La cour retient l’absence de cause réelle et sérieuse en raison des contradictions de la procédure employeur. Elle relève que la lettre de licenciement évoque une rupture conventionnelle et qu’une attestation corrobore l’existence d’un accord entre les parties. Le juge applique le principe selon lequel « les motifs énoncés par l’employeur dans la lettre de licenciement fixent les termes et les limites du litige ». L’employeur ayant lui-même introduit l’idée d’une rupture concertée, il ne peut ensuite fonder valablement un licenciement disciplinaire sur des griefs distincts. La solution rappelle l’importance de la cohérence de la démarche de l’employeur. Toute ambiguïté dans les motifs ou la procédure est interprétée au détriment de ce dernier, conformément à l’adage *in dubio pro operario*. La cour exerce ainsi son contrôle souverain sur la matérialité et la pertinence des faits allégués. Elle vérifie leur exactitude et leur suffisance pour justifier une rupture. En l’espèce, le flou entretenu par l’employeur vicie la cause du licenciement. Cette rigueur procédurale protège le salarié contre les revirements stratégiques de l’employeur en cours de conflit.

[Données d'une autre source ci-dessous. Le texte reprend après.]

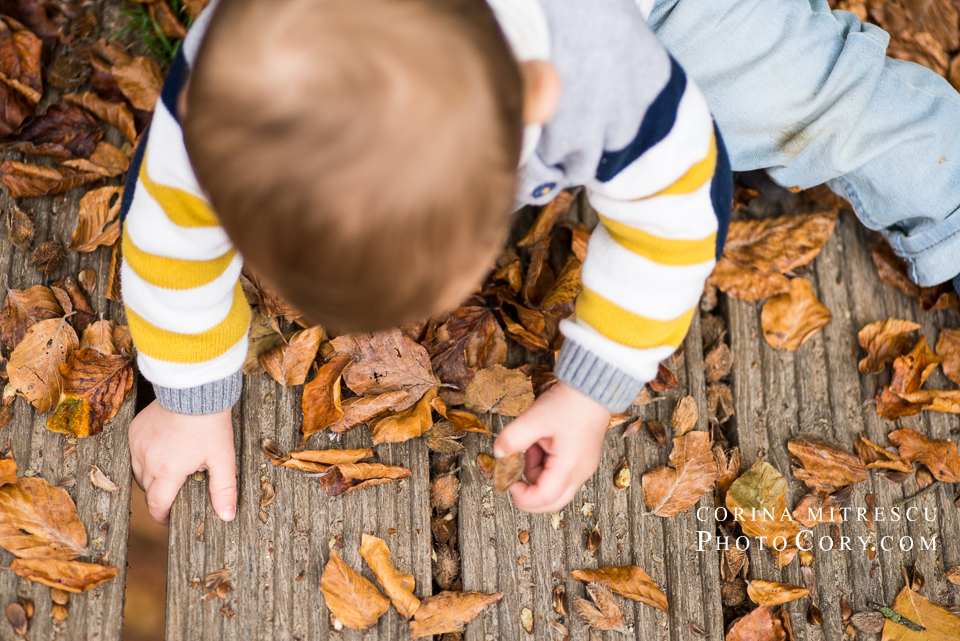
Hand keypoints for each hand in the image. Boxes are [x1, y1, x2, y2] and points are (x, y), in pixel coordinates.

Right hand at [129, 399, 236, 524]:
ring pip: (139, 473)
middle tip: (177, 493)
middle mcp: (147, 460)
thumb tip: (227, 516)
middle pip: (148, 490)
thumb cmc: (210, 423)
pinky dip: (145, 458)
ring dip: (152, 478)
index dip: (163, 517)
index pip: (157, 505)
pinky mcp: (134, 430)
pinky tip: (162, 453)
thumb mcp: (222, 458)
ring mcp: (138, 444)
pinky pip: (135, 453)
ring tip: (171, 473)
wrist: (194, 389)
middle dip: (161, 496)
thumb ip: (224, 489)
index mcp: (167, 471)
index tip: (170, 519)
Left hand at [493, 382, 610, 513]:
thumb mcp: (535, 418)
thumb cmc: (569, 402)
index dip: (522, 496)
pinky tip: (541, 443)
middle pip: (551, 502)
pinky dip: (544, 464)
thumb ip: (513, 438)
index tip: (508, 481)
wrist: (592, 388)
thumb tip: (498, 453)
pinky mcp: (580, 461)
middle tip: (514, 472)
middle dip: (528, 492)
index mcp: (570, 467)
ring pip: (553, 487)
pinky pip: (558, 473)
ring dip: (535, 472)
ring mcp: (582, 468)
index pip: (544, 499)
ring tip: (532, 444)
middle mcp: (580, 473)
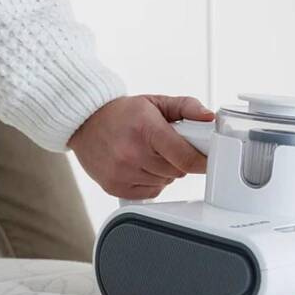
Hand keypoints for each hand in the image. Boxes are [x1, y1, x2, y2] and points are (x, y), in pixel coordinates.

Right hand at [68, 95, 214, 198]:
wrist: (85, 122)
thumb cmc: (123, 113)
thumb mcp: (157, 102)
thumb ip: (187, 107)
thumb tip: (209, 117)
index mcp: (147, 129)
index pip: (185, 157)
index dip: (202, 161)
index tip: (208, 159)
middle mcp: (132, 153)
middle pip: (178, 171)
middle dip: (180, 160)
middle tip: (169, 146)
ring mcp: (122, 172)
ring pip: (166, 181)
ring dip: (166, 171)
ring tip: (151, 153)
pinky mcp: (114, 187)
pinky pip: (151, 192)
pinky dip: (153, 181)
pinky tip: (142, 165)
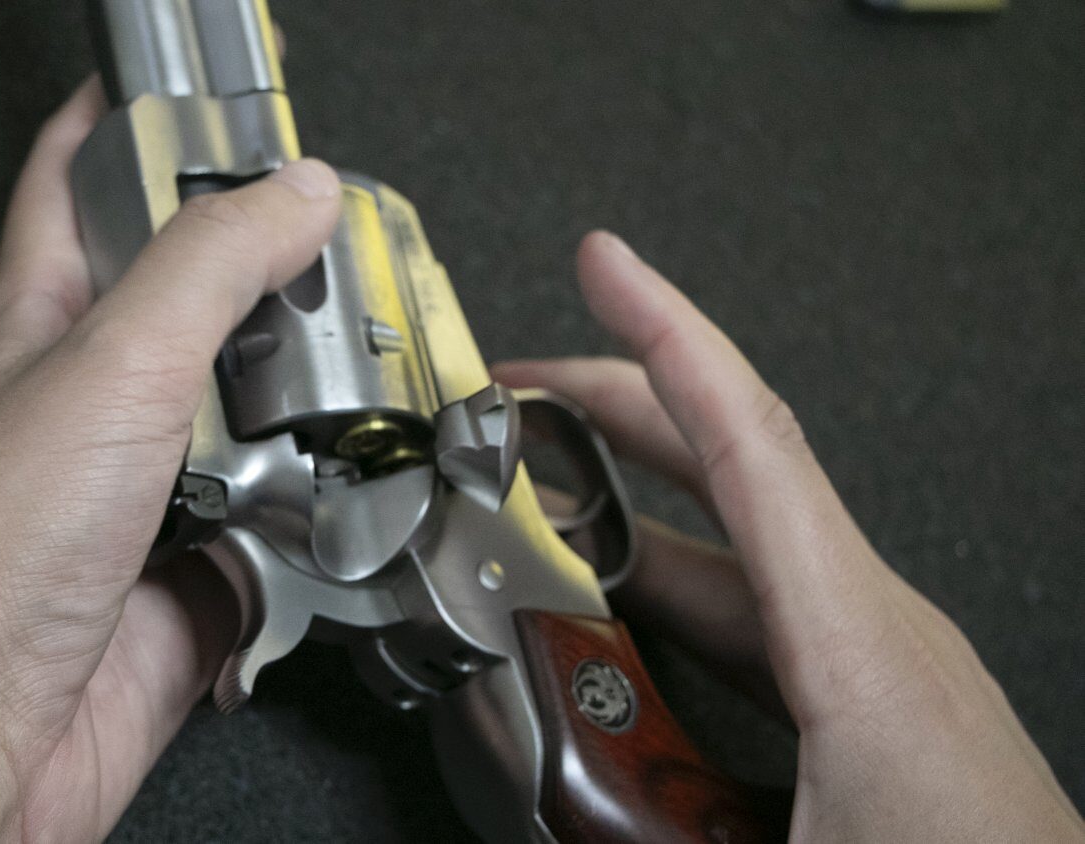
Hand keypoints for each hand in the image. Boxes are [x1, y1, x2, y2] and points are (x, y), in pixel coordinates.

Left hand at [0, 78, 342, 841]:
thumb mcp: (108, 364)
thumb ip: (211, 265)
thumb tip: (298, 191)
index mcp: (47, 318)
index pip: (77, 182)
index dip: (126, 123)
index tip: (198, 95)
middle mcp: (95, 401)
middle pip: (195, 306)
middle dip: (271, 283)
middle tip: (340, 263)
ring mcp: (143, 494)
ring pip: (250, 423)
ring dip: (306, 420)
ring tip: (355, 400)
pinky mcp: (189, 579)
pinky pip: (278, 535)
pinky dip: (315, 531)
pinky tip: (334, 518)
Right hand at [493, 232, 1084, 840]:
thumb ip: (643, 832)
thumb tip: (545, 812)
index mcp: (855, 644)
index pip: (749, 445)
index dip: (667, 338)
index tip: (608, 264)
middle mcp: (870, 621)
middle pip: (732, 460)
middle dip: (619, 396)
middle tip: (521, 382)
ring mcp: (873, 647)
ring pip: (738, 534)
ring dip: (638, 495)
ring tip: (544, 492)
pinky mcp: (868, 686)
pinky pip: (757, 591)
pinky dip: (676, 567)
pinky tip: (627, 599)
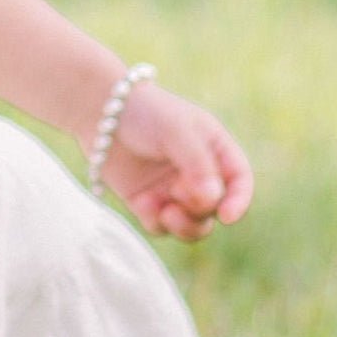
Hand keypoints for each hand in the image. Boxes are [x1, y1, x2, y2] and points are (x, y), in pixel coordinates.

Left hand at [91, 82, 252, 240]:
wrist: (97, 109)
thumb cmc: (142, 111)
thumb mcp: (175, 130)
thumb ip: (197, 164)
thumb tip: (213, 200)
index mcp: (213, 148)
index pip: (239, 181)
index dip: (238, 201)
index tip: (227, 216)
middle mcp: (196, 172)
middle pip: (215, 208)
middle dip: (201, 208)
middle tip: (178, 192)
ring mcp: (171, 188)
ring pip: (193, 225)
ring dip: (185, 226)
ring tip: (167, 212)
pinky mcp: (147, 201)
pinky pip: (161, 227)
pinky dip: (156, 221)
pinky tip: (142, 203)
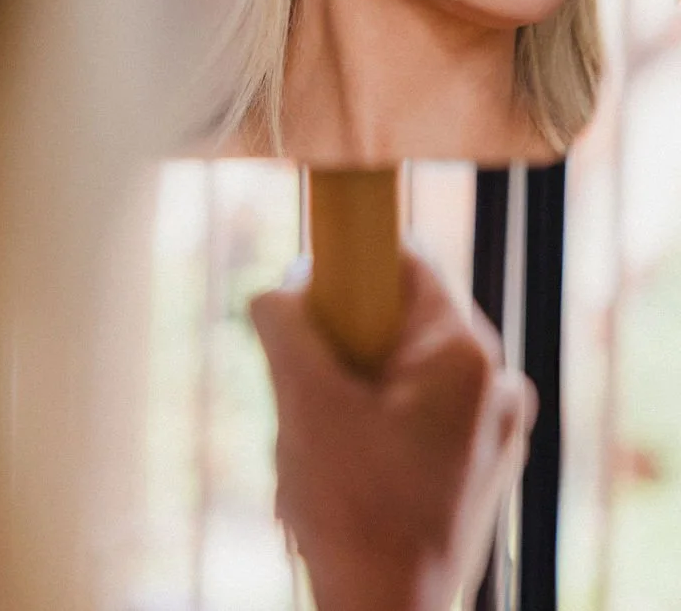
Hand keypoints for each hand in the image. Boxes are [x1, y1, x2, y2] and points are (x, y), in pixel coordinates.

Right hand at [250, 251, 536, 610]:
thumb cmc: (353, 514)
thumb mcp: (302, 399)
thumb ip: (284, 323)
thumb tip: (278, 290)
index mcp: (466, 355)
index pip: (406, 260)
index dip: (350, 265)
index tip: (310, 294)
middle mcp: (497, 383)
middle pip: (401, 318)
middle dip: (342, 345)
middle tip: (306, 388)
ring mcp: (495, 430)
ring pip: (403, 368)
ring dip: (350, 391)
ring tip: (319, 444)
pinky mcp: (481, 467)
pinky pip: (419, 412)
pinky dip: (374, 424)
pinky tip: (340, 471)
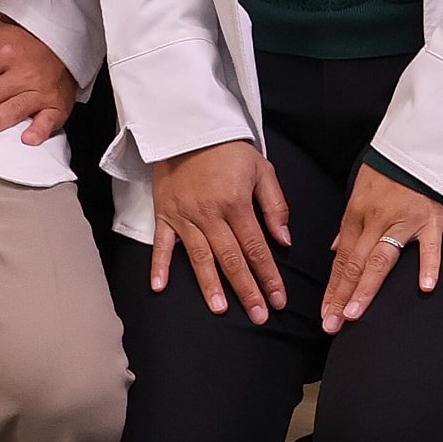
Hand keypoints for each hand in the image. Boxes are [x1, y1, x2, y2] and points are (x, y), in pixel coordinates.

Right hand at [149, 140, 289, 322]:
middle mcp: (210, 214)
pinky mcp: (164, 213)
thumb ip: (274, 206)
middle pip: (231, 259)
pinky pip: (161, 243)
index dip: (269, 276)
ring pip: (199, 257)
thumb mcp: (262, 169)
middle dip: (247, 290)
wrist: (189, 125)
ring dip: (210, 285)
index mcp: (236, 203)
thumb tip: (283, 241)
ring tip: (221, 309)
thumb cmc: (229, 149)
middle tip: (258, 316)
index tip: (278, 300)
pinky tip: (159, 287)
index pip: (256, 248)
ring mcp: (184, 216)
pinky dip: (158, 265)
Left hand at [321, 166, 442, 333]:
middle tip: (331, 325)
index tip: (325, 313)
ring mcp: (404, 222)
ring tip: (354, 313)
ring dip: (366, 288)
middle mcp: (376, 221)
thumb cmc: (388, 169)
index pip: (342, 259)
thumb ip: (349, 225)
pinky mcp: (432, 220)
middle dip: (341, 297)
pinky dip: (428, 265)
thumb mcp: (360, 191)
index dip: (333, 288)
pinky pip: (431, 246)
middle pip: (355, 264)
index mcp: (356, 215)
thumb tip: (336, 250)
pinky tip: (425, 287)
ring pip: (382, 259)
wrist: (418, 145)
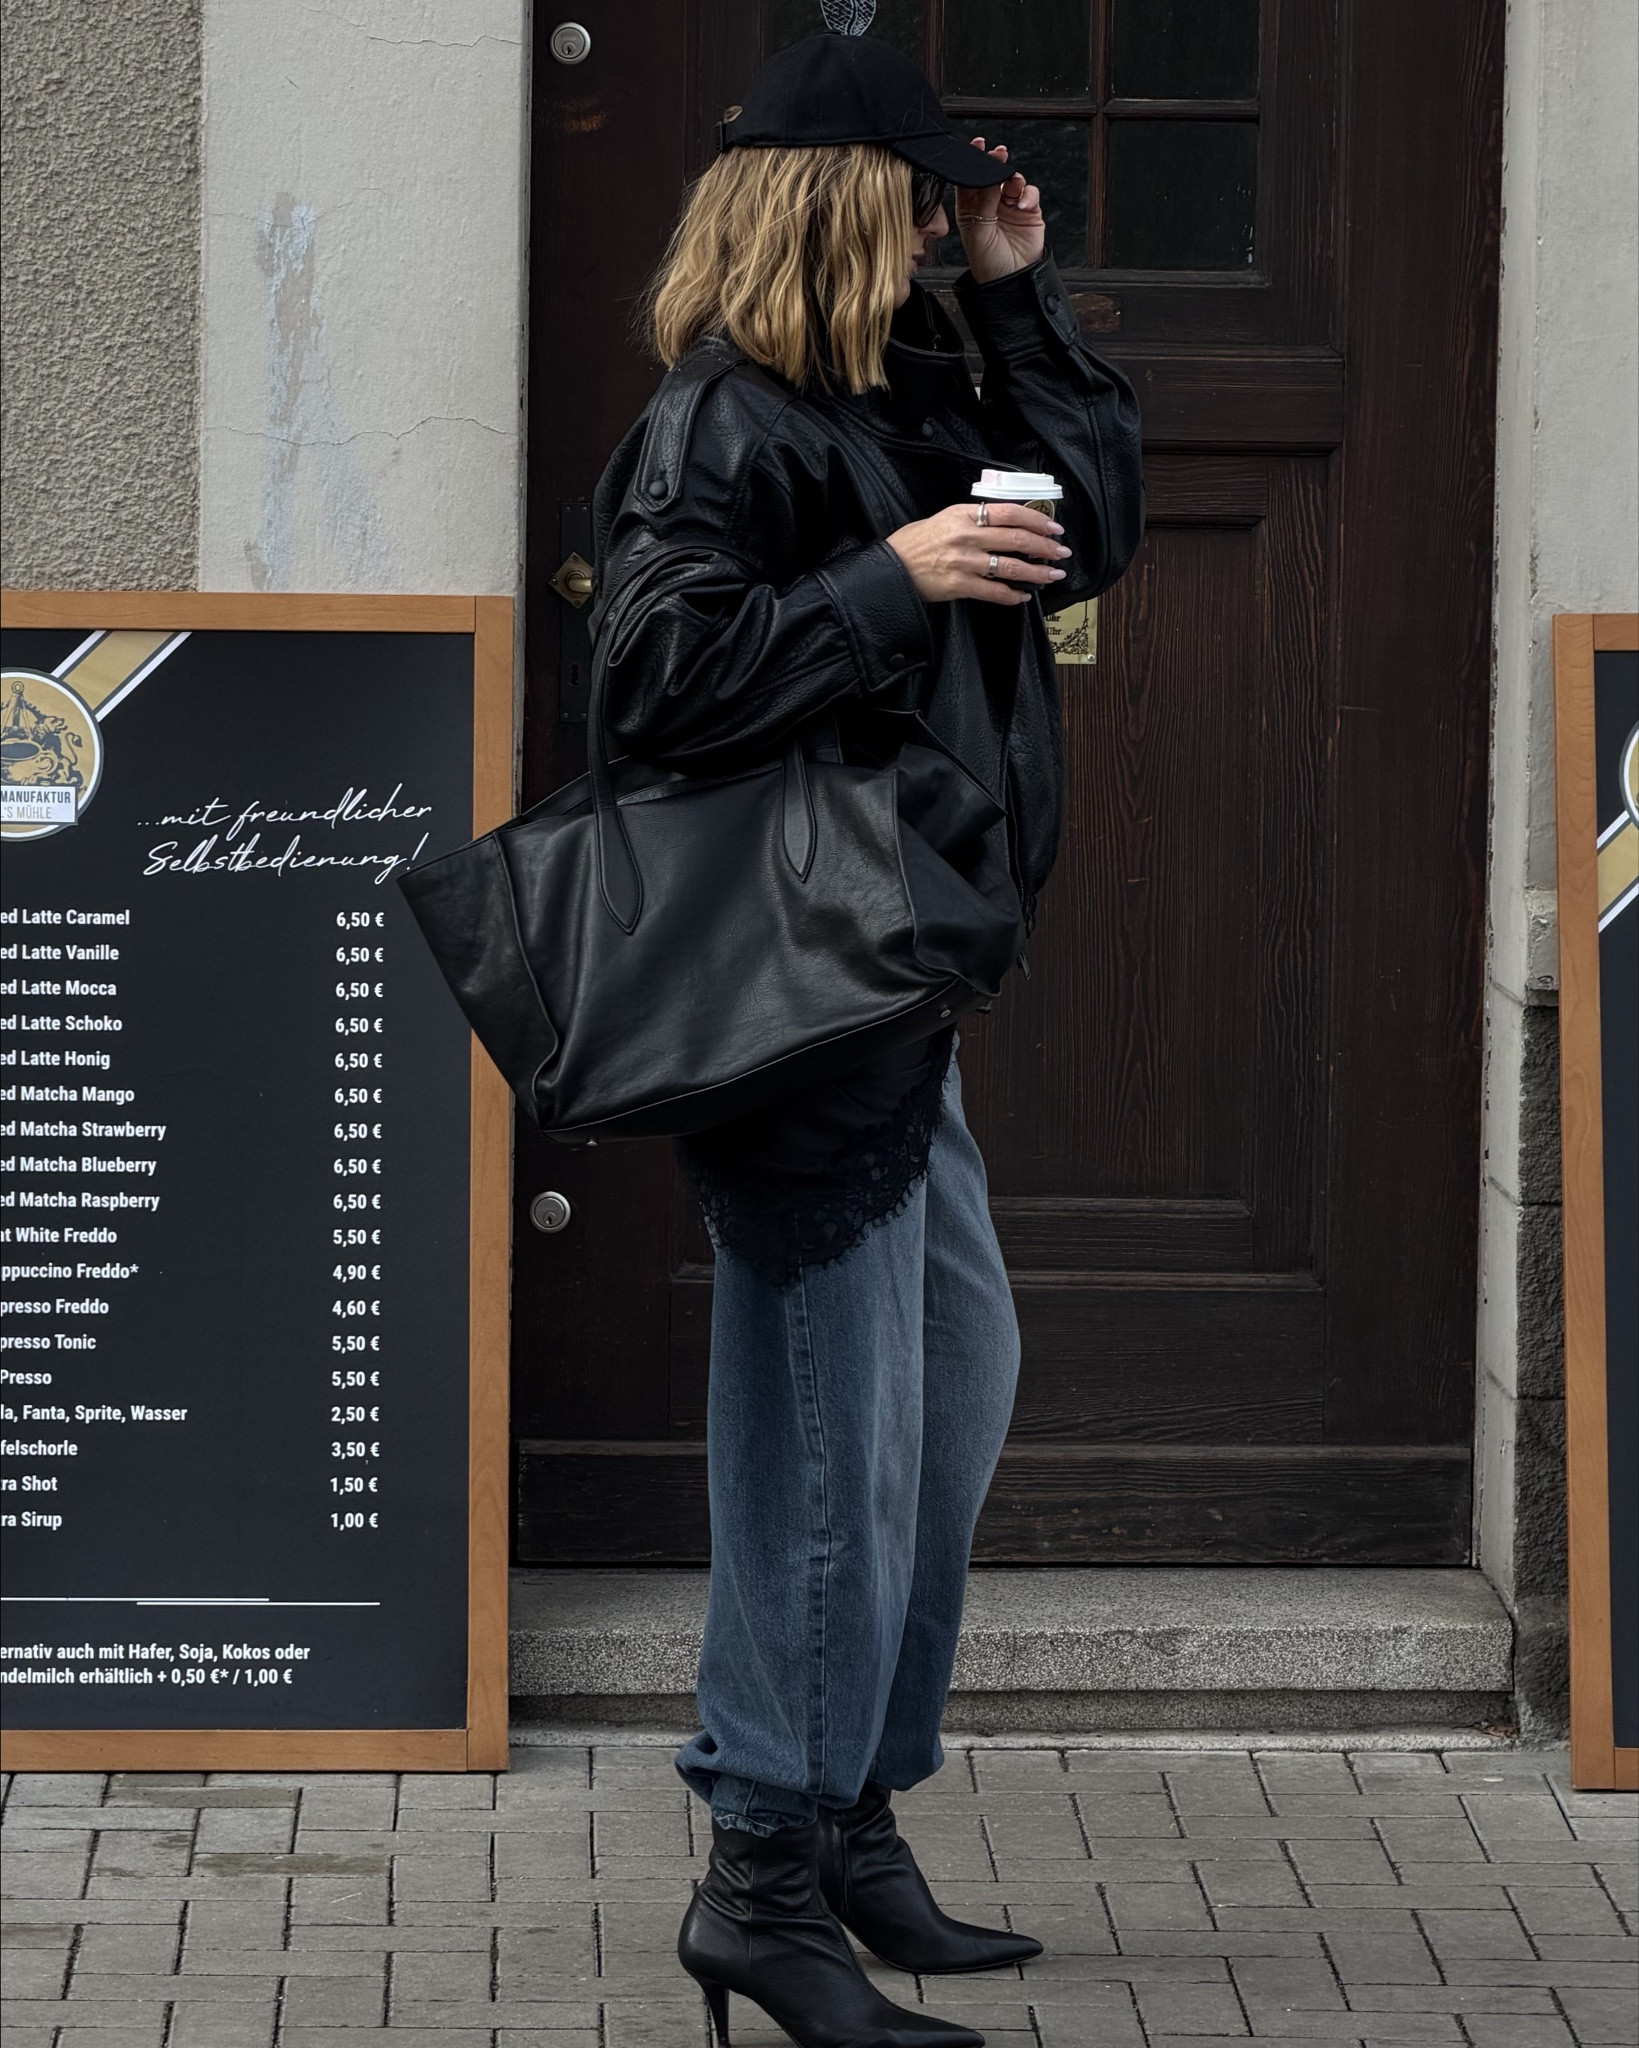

La réformation du quantum des indemnités illustre la marge d’appréciation du juge du fond. La cour augmente l’indemnité pour licenciement abusif et précise le calcul des sommes dues. Elle prend en compte l’ancienneté, l’âge du salarié et la rapidité du retour à l’emploi. Le juge opère une pondération entre le préjudice subi et les circonstances atténuantes. Il rejette en revanche la demande de rappel de salaire pour la période précédant le licenciement, estimant que le contrat était suspendu pour arrêt maladie. Cette modulation démontre le pouvoir souverain d’appréciation des juges sur le préjudice. Ils ne se contentent pas d’appliquer un barème mais individualisent la réparation. Cette approche concrète peut toutefois générer une insécurité juridique pour les parties. L’absence de critères légaux stricts laisse une large place à l’appréciation subjective. La décision montre aussi les limites de la réparation : le préjudice moral ou financier est indemnisé, mais le juge écarte les demandes non justifiées par l’état du rapport contractuel. La portée de l’arrêt est ainsi double. Il réaffirme une exigence de clarté procédurale absolue pour l’employeur. Il confirme également la nature éminemment factuelle de l’appréciation du préjudice, qui relève de l’office des juges du fond.